THIEVING pensioners are a new social phenomenon, apparently.
Home Office figures show that the number of jailed senior citizens has risen by 50 per cent since 1997 to more than 1,000. This means that the Prison Service, which has already adapted a wing at Portsmouth's Kingston jail for elderly inmates, now intends to unveil a second "grey block" in Norwich complete with stairlifts, adapted bathrooms and cells with alarm buttons.
Heavens.
Many of those who have swapped heists for hoists turned to crime in order to make ends meet after finding they did not have enough money set aside for retirement, it is alleged.
Gloomy predictions about the long-term viability of the pension system conjure up a vision of a future world in which baby boomers run riot to feed an addiction for slippers and cocoa. Just watch. They will soon be congregating on street corners in their Saga-branded baseball caps, clearly up to no good.
Middle-aged people, already in a state of despair about the fecklessness of the young, will find the activities of the grey and toothless equally distressing. Some folk will go smoothly from paying off their children's university debts to standing the restitution for elaborate frauds and the smashing of any bus shelters which teenagers, inexplicably, leave untouched.
And popular fiction is probably waiting for a 70-year-old Robin Hood figure who will become a hero by stealing bus passes from the rich in order to distribute them -- with suitable forgeries -- to the deserving poor. But this is in the future.

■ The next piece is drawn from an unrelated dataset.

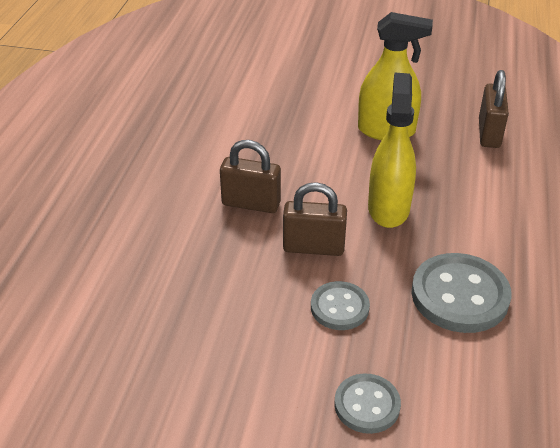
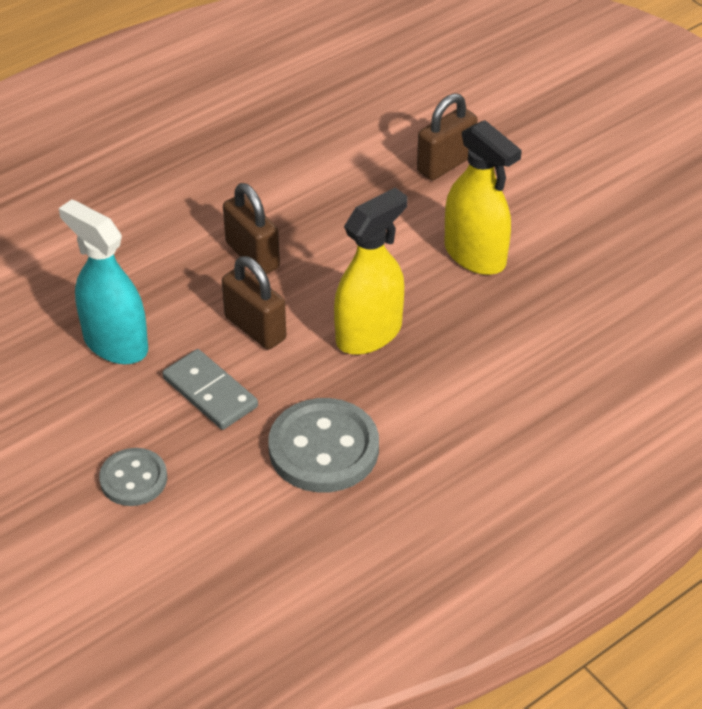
camera: 40 degrees right, 5 degrees up
(228, 317) = (115, 343): none -> turquoise spray bottle
(339, 307) = (210, 392): grey button -> grey domino
(489, 133) = (580, 319): brown padlock -> brown padlock (445, 164)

For the moment we have to contemplate the fact that the new wing at HMP Norwich will specialise in accommodating prisoners who have Alzheimer's disease. You would think that people with this distressing condition should not be in jail at all. But perhaps cunning relatives have worked out that bed and board is cheaper under these circumstances than it is in old folks' homes.
You hope that policemen will be sufficiently suspicious if they find an unusual number of confused, pyjama-clad octagenarians locked inside banks and offices while the alarm trills merrily outside.
Joking aside, I do worry about the next generation of honest old people. As I understand it, councils find it hard to find the necessary cash to meet demonstrable need and not all private operators are able to earn enough money to make "granny farming" a viable business proposition. I sincerely hope that somebody has some answers before I reach my dotage.
Changing the subject dramatically, it tickled me to see that St Peter's Way in Bolton -- the A 666 -- shares its numbers with Highway 666 in New Mexico. It is called this because it was the sixth major road to branch off the famous Route 66, the one where music fans know kicks are to be obtained.
People in both countries have called the 666 "the Devil's highway," but locals in New Mexico seem to have considerably more imagination. "Beelzebub Boulevard" and "Pointy Tail's Parkway to Perdition" seem devilishly clever to me.